> Short problem A: Rewrite the entries from the first line to the line with "family: Staphylinidae", swapping every "phylum" for "division" and leaving everything else as it stands.

> Extract provided:
[BEGIN]
In view of this exception to the rule of judicial review, which has in a few instances been applied to adoption of constitutional amendments, it is important to consider whether section 718, Kirby’s Digest, can be construed as creating the Speaker, either individually or as the representative of the joint session, a tribunal to determine the result of the election on amendments.
It is true that he must make declaration of the apparent result from the votes before him, just as he makes declaration of the election of governor and other officers from the votes before him. In the event of contest over one of the executive offices it is expressly provided that the joint session at a meeting presided over by the President of the Senate shall determine it, thereby showing clearly that there is no finality to this declaration from the face of the returns. Must it be taken, because there is no express provision for the joint session or other tribunal to determine a contest over an election on the amendment, that the only determination of it shall be the prima facie one from the face of the returns before the Speaker?
Suppose a few votes determine the fate of an amendment, and the returns from one county are known to be indubitably stained with fraud, and the proof is at hand. The Speaker is powerless to do more than declare the result as it appears from these returns sent him by the Secretary of State, who hands them to him as received from the county boards. Is it to be thought for a moment that it was ever intended that this, perfunctory duty of the Speaker, limited to the face of the returns, should preclude inquiry and permit the organic law to be changed contrary to the expressed wishes of a majority of the people? Can it be possible that the lawmakers intended the organic law to be changed on the face of the returns, and yet no officer, from Governor to constable, is necessarily concluded by the face of the returns? The statement of the position carries its own refutation. Certainly no such intention can be imported into the legislation which imposed this formal duty on the Speaker, as the words of the act negative the thought of a final decision of the question by the Speaker. “If it shall appear that a majority,” etc., is the language employed.
The Century Dictionary gives six definitions of the word “appear,” comprehending all shades of meaning attached to it, and none of them convey the idea of judicial or final determination or decision, but all convey the thought of the surface, the apparent, the obvious, that which is to be seen at first sight. The use of this word in defining the duties of the Speaker in this regard was quite apt, and properly imposed the formal and ministerial functions of casting up and declaring in open session what would appear to be the result. The votes on the principal State offices were then before him, and from these he could reach, at least approximately, the votes in the election, and the votes on the amendment would give the other necessary data to a prima facie decision from the face of the returns, and, in the language of Judge Cooley, “the final decision must rest with the courts.”
[END]
> Short problem B: Reproduce the passage on the Speaker's declaration of election returns word for word from "It is true that" to "before the Speaker?".

> Listed entries:
[BEGIN]
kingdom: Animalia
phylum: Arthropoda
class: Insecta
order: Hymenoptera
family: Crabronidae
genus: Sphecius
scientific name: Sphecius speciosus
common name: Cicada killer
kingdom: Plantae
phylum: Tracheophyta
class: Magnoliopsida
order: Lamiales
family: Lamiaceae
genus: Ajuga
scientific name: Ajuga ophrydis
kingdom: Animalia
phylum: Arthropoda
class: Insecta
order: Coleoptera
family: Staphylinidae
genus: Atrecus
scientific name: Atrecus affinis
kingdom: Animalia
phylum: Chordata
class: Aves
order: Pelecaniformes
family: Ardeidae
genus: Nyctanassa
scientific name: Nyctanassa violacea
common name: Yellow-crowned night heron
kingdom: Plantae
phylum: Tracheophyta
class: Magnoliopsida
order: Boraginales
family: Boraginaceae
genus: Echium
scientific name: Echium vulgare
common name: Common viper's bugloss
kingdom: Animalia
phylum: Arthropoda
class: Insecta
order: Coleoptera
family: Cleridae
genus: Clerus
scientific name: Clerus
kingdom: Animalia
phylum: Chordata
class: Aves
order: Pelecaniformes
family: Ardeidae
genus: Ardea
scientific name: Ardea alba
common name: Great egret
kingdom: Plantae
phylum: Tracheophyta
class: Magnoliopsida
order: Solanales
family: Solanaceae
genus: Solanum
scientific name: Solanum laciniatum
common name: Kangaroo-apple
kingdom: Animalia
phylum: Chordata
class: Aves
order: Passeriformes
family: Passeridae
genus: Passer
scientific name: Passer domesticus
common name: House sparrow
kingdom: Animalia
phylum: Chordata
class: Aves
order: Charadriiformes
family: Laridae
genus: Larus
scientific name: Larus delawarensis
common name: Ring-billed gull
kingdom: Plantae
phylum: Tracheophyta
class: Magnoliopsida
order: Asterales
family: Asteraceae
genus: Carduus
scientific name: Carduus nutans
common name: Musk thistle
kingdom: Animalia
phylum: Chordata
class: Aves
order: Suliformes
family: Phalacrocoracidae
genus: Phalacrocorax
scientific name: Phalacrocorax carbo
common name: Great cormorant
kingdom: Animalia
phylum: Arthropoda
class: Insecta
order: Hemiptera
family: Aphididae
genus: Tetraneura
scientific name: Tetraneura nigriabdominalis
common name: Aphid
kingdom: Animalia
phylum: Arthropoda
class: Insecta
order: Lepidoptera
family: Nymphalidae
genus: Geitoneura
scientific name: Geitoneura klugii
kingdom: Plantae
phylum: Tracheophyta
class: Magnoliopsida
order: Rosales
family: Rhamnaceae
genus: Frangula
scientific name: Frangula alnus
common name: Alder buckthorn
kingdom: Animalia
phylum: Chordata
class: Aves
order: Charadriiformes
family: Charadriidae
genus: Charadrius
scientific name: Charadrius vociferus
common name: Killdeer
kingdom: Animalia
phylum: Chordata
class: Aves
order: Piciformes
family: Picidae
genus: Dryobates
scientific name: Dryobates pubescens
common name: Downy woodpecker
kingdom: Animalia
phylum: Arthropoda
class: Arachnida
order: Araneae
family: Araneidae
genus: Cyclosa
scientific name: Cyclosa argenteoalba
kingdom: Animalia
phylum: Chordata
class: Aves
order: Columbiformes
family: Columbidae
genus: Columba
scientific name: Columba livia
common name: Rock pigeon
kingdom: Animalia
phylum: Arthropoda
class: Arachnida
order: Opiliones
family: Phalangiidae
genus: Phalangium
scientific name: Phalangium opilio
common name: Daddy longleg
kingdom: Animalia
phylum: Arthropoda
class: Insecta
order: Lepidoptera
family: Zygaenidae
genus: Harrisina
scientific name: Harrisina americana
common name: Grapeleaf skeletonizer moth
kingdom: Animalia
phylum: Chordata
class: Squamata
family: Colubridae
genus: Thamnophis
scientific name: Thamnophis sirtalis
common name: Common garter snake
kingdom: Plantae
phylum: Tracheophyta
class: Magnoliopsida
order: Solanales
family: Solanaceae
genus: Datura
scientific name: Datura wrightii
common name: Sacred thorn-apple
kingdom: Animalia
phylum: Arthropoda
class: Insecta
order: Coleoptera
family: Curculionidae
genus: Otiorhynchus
[END]
> Written answer A:
kingdom: Animalia
division: Arthropoda
class: Insecta
order: Hymenoptera
family: Crabronidae
genus: Sphecius
scientific name: Sphecius speciosus
common name: Cicada killer
kingdom: Plantae
division: Tracheophyta
class: Magnoliopsida
order: Lamiales
family: Lamiaceae
genus: Ajuga
scientific name: Ajuga ophrydis
kingdom: Animalia
division: Arthropoda
class: Insecta
order: Coleoptera
family: Staphylinidae

> Written answer B:
It is true that he must make declaration of the apparent result from the votes before him, just as he makes declaration of the election of governor and other officers from the votes before him. In the event of contest over one of the executive offices it is expressly provided that the joint session at a meeting presided over by the President of the Senate shall determine it, thereby showing clearly that there is no finality to this declaration from the face of the returns. Must it be taken, because there is no express provision for the joint session or other tribunal to determine a contest over an election on the amendment, that the only determination of it shall be the prima facie one from the face of the returns before the Speaker?